Just by having someone who waits outside of the home with a photograph of the suspect, for example, and who’s responsible for comparing the person in the home to the person in the photo, and who, if the two don’t match with 100% certainty, would be responsible for saying something on the order of, “The person who lives here is 7-feet tall with three arms, but the person in the photo is 2-feet tall with four legs. Weird. It’s almost as if they’re entirely different people. Perhaps we should take a beat to double-check everything before proceeding.”
Or maybe they could have someone responsible for cross-referencing the address of the raid with the address of the suspect? “Is this 123 Drug Dealer Lane, where the suspect lives? It’s not? It’s 456 Paramedic Avenue, where we believe the suspect might be receiving mail? So we’re here for reasons that are… postal? In plain clothes instead of uniforms? At 1 AM? With a no-knock warrant? And, like, a ton of guns? Seems weird, doesn’t it? I mean, at the very least it doesn’t seem not weird. Maybe we should double-check everything before proceeding.”
Or maybe they could have someone that confirms the operation with headquarters before proceeding? “Hey there, we’re going to proceed with apprehending badguy33. Oh, they were already apprehended earlier today? At a completely different address than the one that we’re at now? Weird. Makes you wonder what the hell we’re doing in front of this random person’s home, then. Alright. Reminds me of the time I was looking for my keys when, wouldn’t you know it, they were in my hands the whole time. So silly. Less murderous on that occasion, but silly nonetheless. Alrighty. Thanks for the update. Guess we’ll get a fro-yo instead.”
I don’t know, I’m just spitballing. And maybe this is too complex a solution. Who knows?
But here’s what I definitely know: if a surgeon somehow DOES amputate the wrong leg accidentally, what they definitely DON’T do is double down on their mistake and PRETEND that that leg was SUSPECTED of needing amputation. “I mean, sure, with the benefit of hindsight it appears that I was wrong for amputating the wrong leg, but I wasn’t wrong for SUSPECTING it of needing amputation and DETERMINING if it needed amputation by taking the drastic and irreversible step of PERFORMING its amputation. It was a SUSPECT, after all! And how else to confirm my suspicions if not by methods both extreme and enduring?” That doesn’t happen. Because surgeons aren’t idiots. Be like surgeons. Be not idiots.
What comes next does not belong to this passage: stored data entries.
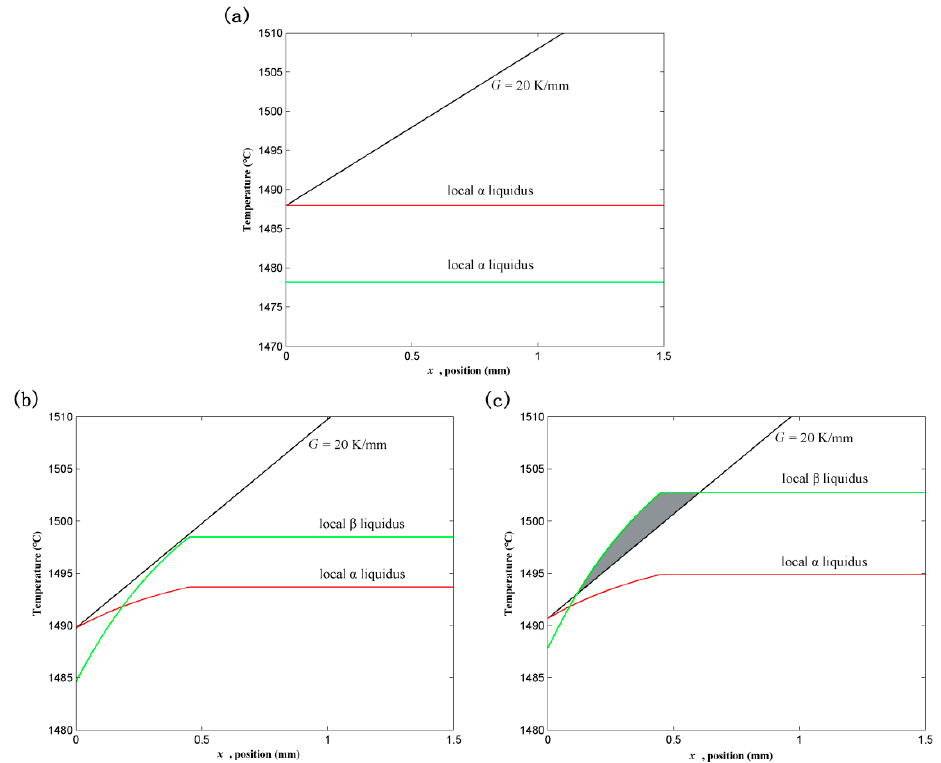
Figure 7. Local temperature and local liquidus temperatures of α and β and the constitutional undercooling with respect to β when the growth length is 0 mm ( a ), 50 mm ( b ) and 100 mm ( c ) during the quasi-seeding process.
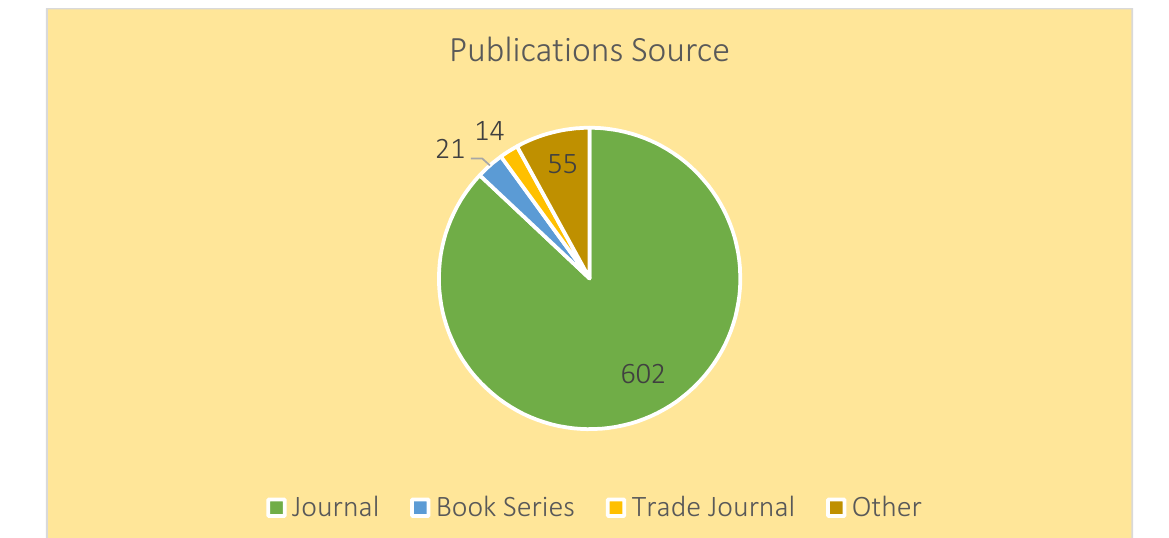
Figure 4. Publication sources of the matching 692 publications from database searches.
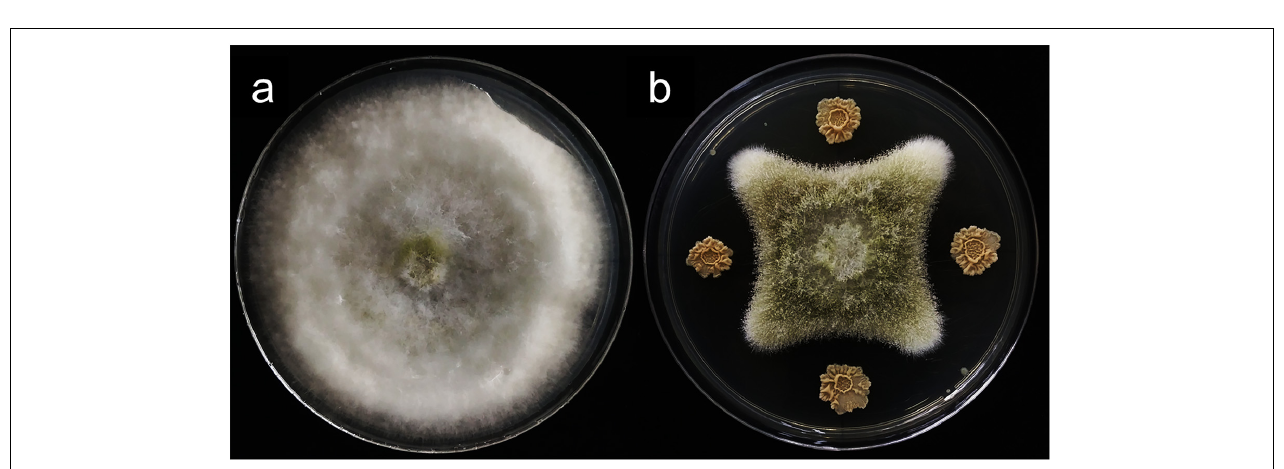
FIGURE 1 | Aflatoxin B 1 (AFB 1 ) transformation characteristics of Pseudomonas geniculata m29 ( P. geniculata m29). (A) Effect of temperature on AFB 1 transformation by P. geniculata m29. (B) Kinetics of AFB 1 transformation by P. geniculata m29 at 37 ◦ C. Values expressed as mean ± SD, and different letters represent significant difference according to Tukey’s LSD test ( p < 0.05).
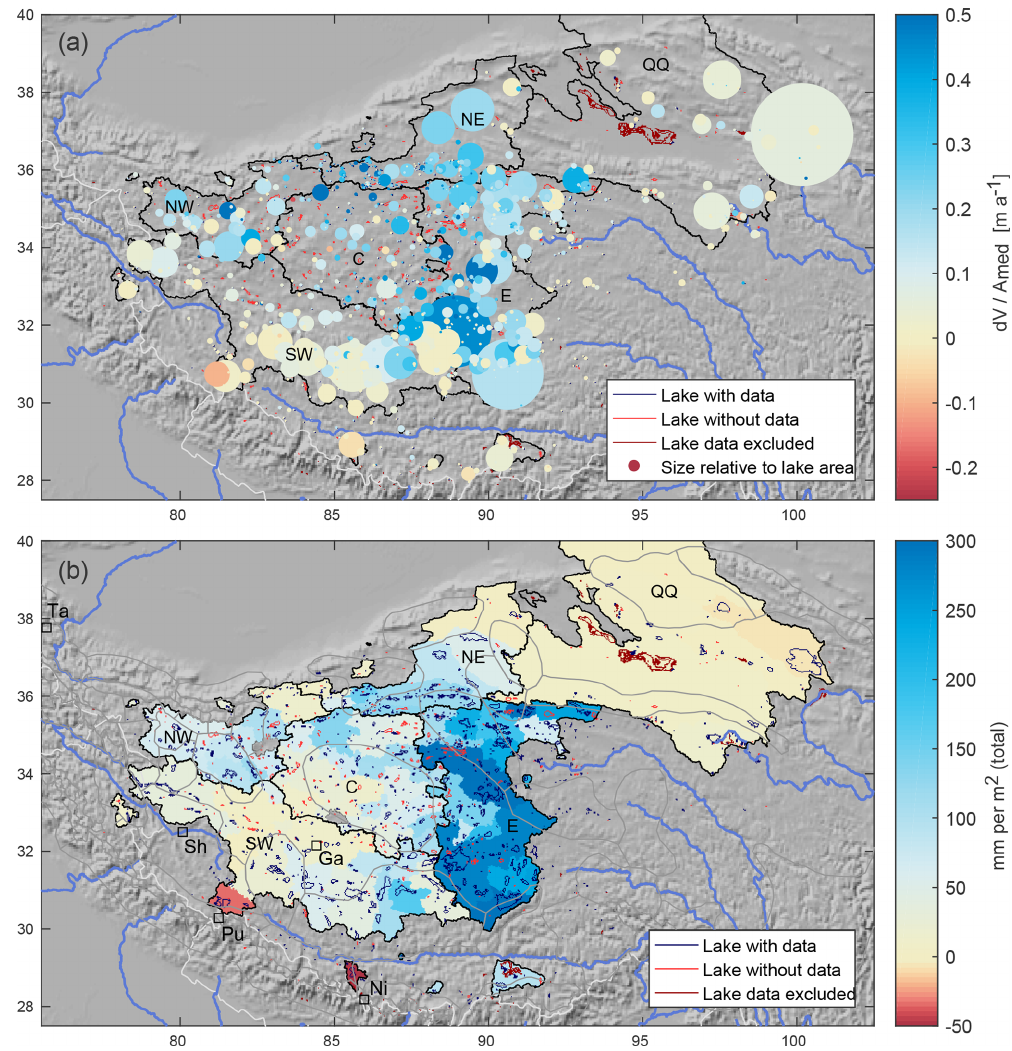
Figure 4. Lake volume changes on the Tibetan Plateau. (a) Normalised 1990–2015 lake volume change for individual lakes. Colours show the average annual 1990–2015 lake level change in metres (volume changes, dV, divided by median lake areas to receive comparable values for lakes of different sizes). Circle areas are scaled relative to lake areas. (b) Specific water change per endorheic catchment for the decadal difference between 1990–1999 and 2000–2009 lake volumes. Values correspond to the sum of individual lake water volume changes (average changes assumed for lakes with missing data) divided by catchment area to make their units comparable to precipitation sums. Red lake outlines: lacking plausible data; purple lake outlines: lakes excluded due to human influence on lake levels/extent. Squares: meteorological stations. Labelled regions with black outlines are referred to in the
If you read all this and insist on being not not idiots, then here’s my suggestion: don’t just amputate the wrong legs of black people, and of black people only. That’d be, like, HELLA suspicious. Even if the only wrong legs you want to amputate belong to black people, still, for your own sake, don’t just continue making the same mistake with only black people. You have to sprinkle some white people in just to throw everyone off the scent. So it doesn’t seem like race is playing into your
And not just regular white people, either. You need to sprinkle in important white people. Rich white people. Relevant white people. People who historically would never expect to walk out — er, roll out — of a hospital with more legs amputated than previously agreed upon.
That’s my suggestion.
Because otherwise you’re just drawing attention to yourselves, and inviting super uncomfortable questions like, “Why do you only mistakenly kill black people in their homes? That seems statistically improbable. Almost as if the way you treat and think about black people is demonstrably different than the way you treat and think about other people. I mean, I’m OK with you being a bad surgeon, but a RACIST bad surgeon? That’s a bridge too far.”
And who wants to deal with that line of inquiry? Ugh. Such a buzzkill.
So, that’s it. That’s my suggestion. Be more precautious, or, should precaution prove too annoying, be less racist, even if not genuinely less racist, as even just superficially less racist would go a long way.